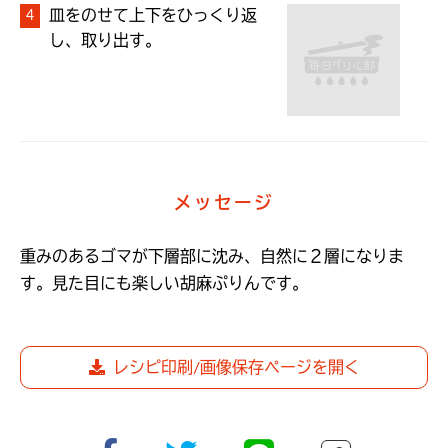
皿をのせて上下をひっくり返
し、取り出す。
メッセージ
重みのあるゴマが下層部に沈み、自然に２層になりま
す。見た目にも楽しい胡麻ぷりんです。
レシピ印刷/画像保存ページを開く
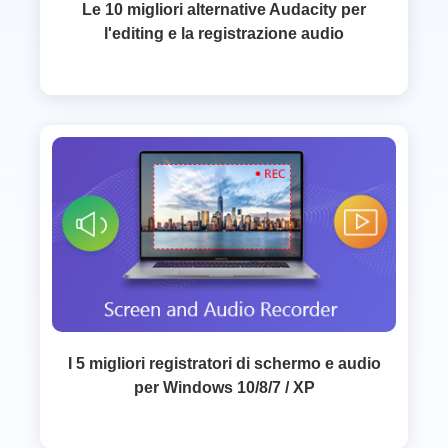
Le 10 migliori alternative Audacity per
l'editing e la registrazione audio
I 5 migliori registratori di schermo e audio
per Windows 10/8/7 / XP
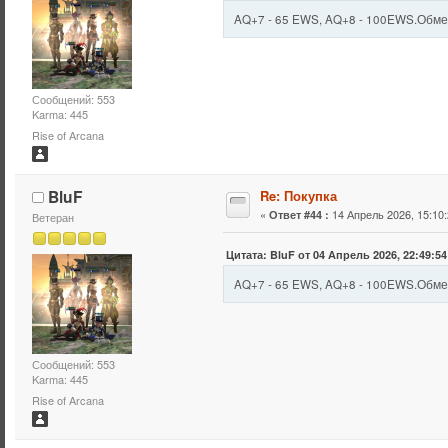
AQ+7 - 65 EWS, AQ+8 - 100EWS.Обмен
Сообщений: 553
Karma: 445
Rise of Arcana
BluF
Re: Покупка
«
14 Апрель 2026, 15:10:
Ответ #44 :
Ветеран
Цитата: BluF от 04 Апрель 2026, 22:49:54
AQ+7 - 65 EWS, AQ+8 - 100EWS.Обмен
Сообщений: 553
Karma: 445
Rise of Arcana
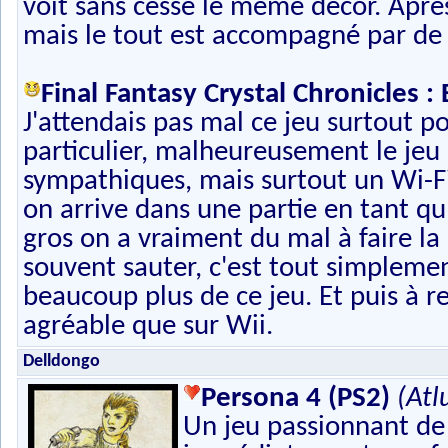
voit sans cesse le même décor. Après i
mais le tout est accompagné par de
Final Fantasy Crystal Chronicles :
J'attendais pas mal ce jeu surtout 
particulier, malheureusement le jeu
sympathiques, mais surtout un Wi-Fi 
on arrive dans une partie en tant qu
gros on a vraiment du mal à faire la 
souvent sauter, c'est tout simplemen
beaucoup plus de ce jeu. Et puis à 
agréable que sur Wii.
Delldongo
Persona 4 (PS2)
(Atl
Un jeu passionnant de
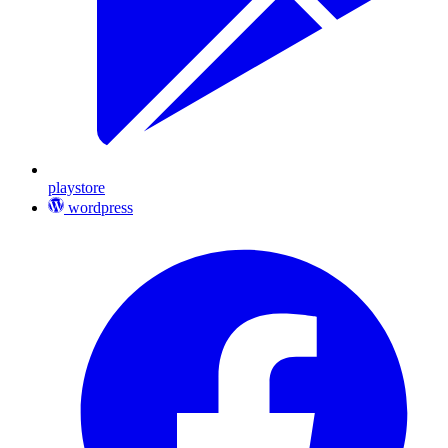
playstore
wordpress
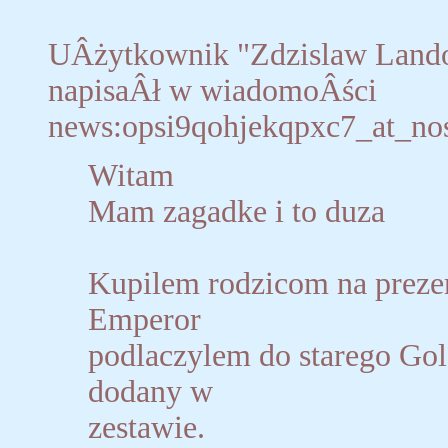
UÂżytkownik "Zdzislaw Land
napisaÂł w wiadomoÂści
news:opsi9qohjekqpxc7_at_nos
Witam
Mam zagadke i to duza
Kupilem rodzicom na prez
Emperor
podlaczylem do starego Gol
dodany w
zestawie.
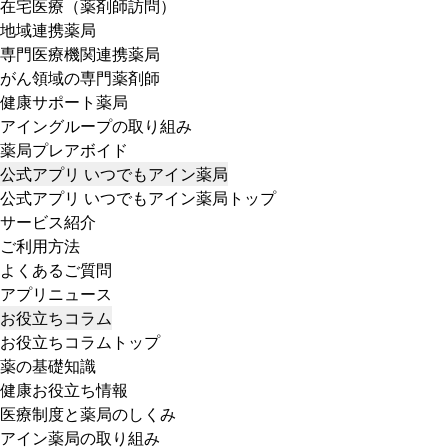
在宅医療（薬剤師訪問）
地域連携薬局
専門医療機関連携薬局
がん領域の専門薬剤師
健康サポート薬局
アイングループの取り組み
薬局プレアボイド
公式アプリ いつでもアイン薬局
公式アプリ いつでもアイン薬局トップ
サービス紹介
ご利用方法
よくあるご質問
アプリニュース
お役立ちコラム
お役立ちコラムトップ
薬の基礎知識
健康お役立ち情報
医療制度と薬局のしくみ
アイン薬局の取り組み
══════
— INSTRUCTIONS TO FOLLOW —
What is needed is every record above, restated word for word, with the pictures left out.

— WRITTEN REPLY —
皿をのせて上下をひっくり返
し、取り出す。
メッセージ
重みのあるゴマが下層部に沈み、自然に２層になりま
す。見た目にも楽しい胡麻ぷりんです。
レシピ印刷/画像保存ページを開く
Le 10 migliori alternative Audacity per
l'editing e la registrazione audio
I 5 migliori registratori di schermo e audio
per Windows 10/8/7 / XP
AQ+7 - 65 EWS, AQ+8 - 100EWS.Обмен
Сообщений: 553
Karma: 445
Rise of Arcana
BluF
Re: Покупка
«
14 Апрель 2026, 15:10:
Ответ #44 :
Ветеран
Цитата: BluF от 04 Апрель 2026, 22:49:54
AQ+7 - 65 EWS, AQ+8 - 100EWS.Обмен
Сообщений: 553
Karma: 445
Rise of Arcana
voit sans cesse le même décor. Après i
mais le tout est accompagné par de
Final Fantasy Crystal Chronicles :
J'attendais pas mal ce jeu surtout 
particulier, malheureusement le jeu
sympathiques, mais surtout un Wi-Fi 
on arrive dans une partie en tant qu
gros on a vraiment du mal à faire la 
souvent sauter, c'est tout simplemen
beaucoup plus de ce jeu. Et puis à 
agréable que sur Wii.
Delldongo
Persona 4 (PS2)
(Atl
Un jeu passionnant de
playstore
wordpress
UÂżytkownik "Zdzislaw Land
napisaÂł w wiadomoÂści
news:opsi9qohjekqpxc7_at_nos
Witam
Mam zagadke i to duza
Kupilem rodzicom na prez
Emperor
podlaczylem do starego Gol
dodany w
zestawie.
在宅医療（薬剤師訪問）
地域連携薬局
専門医療機関連携薬局
がん領域の専門薬剤師
健康サポート薬局
アイングループの取り組み
薬局プレアボイド
公式アプリ いつでもアイン薬局
公式アプリ いつでもアイン薬局トップ
サービス紹介
ご利用方法
よくあるご質問
アプリニュース
お役立ちコラム
お役立ちコラムトップ
薬の基礎知識
健康お役立ち情報
医療制度と薬局のしくみ
アイン薬局の取り組み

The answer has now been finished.